Das mag eine sinnvolle Maßnahme sein, wie manch andere, wenn man sie als Mosaikstein betrachtet. Schaut man auf das ganze Bild, zeigt sich aber auch: Seit den Terroranschlägen von 9/11 weiten sich die Befugnisse der Polizei im Vorfeld von Straftaten immer stärker aus. So manches Mal in einer rechtlichen Grauzone. So manches Mal auch bei Personen, die eben noch als unschuldig galten. Das kann im Einzelfall vielleicht einen Anschlag verhindern. Das kann aber auch den Rechtsstaat aushöhlen, den man doch eigentlich verteidigen will.
Dürre Beweise
Im April 2016 muss auch Ahmed A.s Freundin, die Deutschtürkin Nur G., ihren Pass und ihren Personalausweis abgeben. Die Polizei hatte darauf gedrängt. Ihre Begründung: Nur G. könnte mit Ahmed A. ausreisen.

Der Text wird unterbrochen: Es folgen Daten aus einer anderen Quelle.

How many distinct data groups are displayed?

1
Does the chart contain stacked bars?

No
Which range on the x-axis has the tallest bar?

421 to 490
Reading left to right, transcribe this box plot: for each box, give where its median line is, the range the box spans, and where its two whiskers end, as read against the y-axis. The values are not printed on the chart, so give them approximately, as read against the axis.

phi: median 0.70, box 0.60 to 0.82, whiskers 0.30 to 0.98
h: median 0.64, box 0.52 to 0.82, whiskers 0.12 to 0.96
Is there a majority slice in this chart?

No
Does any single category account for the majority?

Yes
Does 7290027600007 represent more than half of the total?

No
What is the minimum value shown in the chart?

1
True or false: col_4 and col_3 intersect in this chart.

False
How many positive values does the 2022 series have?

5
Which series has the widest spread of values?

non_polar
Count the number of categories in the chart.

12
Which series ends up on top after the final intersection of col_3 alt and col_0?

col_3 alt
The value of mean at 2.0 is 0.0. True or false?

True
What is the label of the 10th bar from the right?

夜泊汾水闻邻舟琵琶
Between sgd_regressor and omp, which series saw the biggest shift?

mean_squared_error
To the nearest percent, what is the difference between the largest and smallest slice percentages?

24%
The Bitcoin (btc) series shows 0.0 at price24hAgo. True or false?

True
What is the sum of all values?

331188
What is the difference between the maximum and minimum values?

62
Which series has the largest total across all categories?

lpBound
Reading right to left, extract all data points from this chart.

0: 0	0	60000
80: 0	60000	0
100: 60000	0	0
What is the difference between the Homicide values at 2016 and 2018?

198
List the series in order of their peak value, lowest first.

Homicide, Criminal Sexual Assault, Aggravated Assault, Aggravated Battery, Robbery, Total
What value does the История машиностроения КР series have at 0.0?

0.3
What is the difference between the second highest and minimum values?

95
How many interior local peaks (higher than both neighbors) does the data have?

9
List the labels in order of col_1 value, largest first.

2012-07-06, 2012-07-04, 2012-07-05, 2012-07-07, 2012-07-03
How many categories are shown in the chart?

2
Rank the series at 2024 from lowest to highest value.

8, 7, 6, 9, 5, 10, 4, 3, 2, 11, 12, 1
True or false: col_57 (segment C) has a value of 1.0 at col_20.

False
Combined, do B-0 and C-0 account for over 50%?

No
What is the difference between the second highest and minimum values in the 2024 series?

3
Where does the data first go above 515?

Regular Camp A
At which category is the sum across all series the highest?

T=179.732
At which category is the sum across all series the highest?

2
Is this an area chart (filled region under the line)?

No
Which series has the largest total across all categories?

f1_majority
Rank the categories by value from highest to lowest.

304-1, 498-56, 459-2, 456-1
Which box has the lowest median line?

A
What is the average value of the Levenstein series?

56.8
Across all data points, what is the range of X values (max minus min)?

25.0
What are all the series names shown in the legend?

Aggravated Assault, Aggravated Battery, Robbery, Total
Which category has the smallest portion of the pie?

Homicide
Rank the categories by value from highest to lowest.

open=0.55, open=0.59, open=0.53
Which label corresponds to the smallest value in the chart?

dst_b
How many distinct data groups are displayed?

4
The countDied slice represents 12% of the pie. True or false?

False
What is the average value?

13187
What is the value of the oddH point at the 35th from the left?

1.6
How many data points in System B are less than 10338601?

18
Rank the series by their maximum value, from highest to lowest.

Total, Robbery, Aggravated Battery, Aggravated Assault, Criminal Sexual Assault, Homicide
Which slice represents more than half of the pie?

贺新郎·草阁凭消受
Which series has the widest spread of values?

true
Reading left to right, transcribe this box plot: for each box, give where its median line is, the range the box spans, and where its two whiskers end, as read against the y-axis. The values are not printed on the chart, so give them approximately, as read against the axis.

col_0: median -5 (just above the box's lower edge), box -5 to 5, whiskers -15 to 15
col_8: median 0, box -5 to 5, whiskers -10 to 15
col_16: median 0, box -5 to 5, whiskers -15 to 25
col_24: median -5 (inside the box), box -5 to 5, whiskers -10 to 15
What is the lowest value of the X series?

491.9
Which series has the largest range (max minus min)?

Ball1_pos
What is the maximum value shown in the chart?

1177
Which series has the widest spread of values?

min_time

Auch die 23-Jährige zieht dagegen vor Gericht. Bei der Verhandlung im Juli 2016 sitzt nur ihr Anwalt im Saal. Der gibt an, Nur G. sei gar nicht mehr mit Ahmed A. zusammen. Ein Verfassungsschützer widerspricht, verweist auf die Hochzeit der beiden im Mai. Zudem habe Nur G. eingewilligt, sich von Ahmed A. im Umgang mit Waffen schulen zu lassen. Der Richter belässt es darauf beim Ausweisentzug für Nur G., obwohl auch er die vorgelegten Beweise des Verfassungsschutzes als „dürr“ bezeichnet.
Für Ahmed A. dürfte jetzt klar sein, dass er den Status des Gefährders so schnell nicht los wird. Zwei Tage später wird daraus Gewissheit: Die Stadt Hannover verlängert sein Ausreiseverbot um ein weiteres Jahr.
Einmal noch meldet er sich darauf bei der Polizei. Am 11. Juli 2016. Dann ist er weg. Was er vorhat, weiß nur er.